> [PROBLEM DESCRIPTION]:
Below are the entries; return every line among them that holds the word "godine".

Saved entries
▬▬▬
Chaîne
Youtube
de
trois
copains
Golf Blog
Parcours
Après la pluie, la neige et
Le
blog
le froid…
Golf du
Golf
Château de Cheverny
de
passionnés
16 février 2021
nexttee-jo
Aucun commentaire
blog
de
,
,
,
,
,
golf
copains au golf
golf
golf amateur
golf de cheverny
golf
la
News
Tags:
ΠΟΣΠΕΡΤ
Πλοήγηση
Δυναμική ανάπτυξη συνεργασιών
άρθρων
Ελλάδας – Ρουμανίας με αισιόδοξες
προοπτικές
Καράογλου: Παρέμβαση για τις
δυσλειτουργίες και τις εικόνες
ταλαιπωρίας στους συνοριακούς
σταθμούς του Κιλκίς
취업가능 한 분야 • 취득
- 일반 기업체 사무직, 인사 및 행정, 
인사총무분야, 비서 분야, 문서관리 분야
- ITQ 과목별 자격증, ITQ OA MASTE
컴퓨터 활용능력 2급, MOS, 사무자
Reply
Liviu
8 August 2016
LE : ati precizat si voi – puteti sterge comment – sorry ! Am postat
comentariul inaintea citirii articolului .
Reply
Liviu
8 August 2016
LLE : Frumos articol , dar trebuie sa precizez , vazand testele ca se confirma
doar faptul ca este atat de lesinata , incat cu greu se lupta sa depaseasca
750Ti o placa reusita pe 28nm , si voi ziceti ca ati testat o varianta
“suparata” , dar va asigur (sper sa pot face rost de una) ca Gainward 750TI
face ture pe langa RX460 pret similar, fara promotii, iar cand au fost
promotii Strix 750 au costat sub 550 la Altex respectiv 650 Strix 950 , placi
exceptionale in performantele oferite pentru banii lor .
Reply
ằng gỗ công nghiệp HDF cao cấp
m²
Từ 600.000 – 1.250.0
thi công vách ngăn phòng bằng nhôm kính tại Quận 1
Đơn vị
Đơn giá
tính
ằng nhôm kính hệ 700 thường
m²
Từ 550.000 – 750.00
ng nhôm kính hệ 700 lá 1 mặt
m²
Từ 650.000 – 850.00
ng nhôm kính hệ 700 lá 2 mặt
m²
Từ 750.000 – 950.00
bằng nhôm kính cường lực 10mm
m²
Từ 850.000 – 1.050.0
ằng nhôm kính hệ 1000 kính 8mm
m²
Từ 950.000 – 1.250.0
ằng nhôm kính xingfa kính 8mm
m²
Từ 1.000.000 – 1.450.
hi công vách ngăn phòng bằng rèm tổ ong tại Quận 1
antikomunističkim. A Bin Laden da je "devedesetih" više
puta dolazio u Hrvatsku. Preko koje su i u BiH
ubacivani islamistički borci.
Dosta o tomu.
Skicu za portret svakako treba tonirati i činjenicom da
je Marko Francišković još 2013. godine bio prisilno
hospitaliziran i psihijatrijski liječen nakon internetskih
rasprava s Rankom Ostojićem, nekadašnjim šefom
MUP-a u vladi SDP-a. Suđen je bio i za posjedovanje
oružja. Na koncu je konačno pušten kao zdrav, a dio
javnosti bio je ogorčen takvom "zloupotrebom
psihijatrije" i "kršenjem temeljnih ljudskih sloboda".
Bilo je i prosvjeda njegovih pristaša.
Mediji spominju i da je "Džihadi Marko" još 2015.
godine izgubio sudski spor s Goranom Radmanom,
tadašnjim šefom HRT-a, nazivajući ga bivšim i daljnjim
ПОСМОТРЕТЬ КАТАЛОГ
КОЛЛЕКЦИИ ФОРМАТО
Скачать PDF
▬▬▬
> [ANSWER FOR THE TASK]:
je Marko Francišković još 2013. godine bio prisilno
godine izgubio sudski spor s Goranom Radmanom,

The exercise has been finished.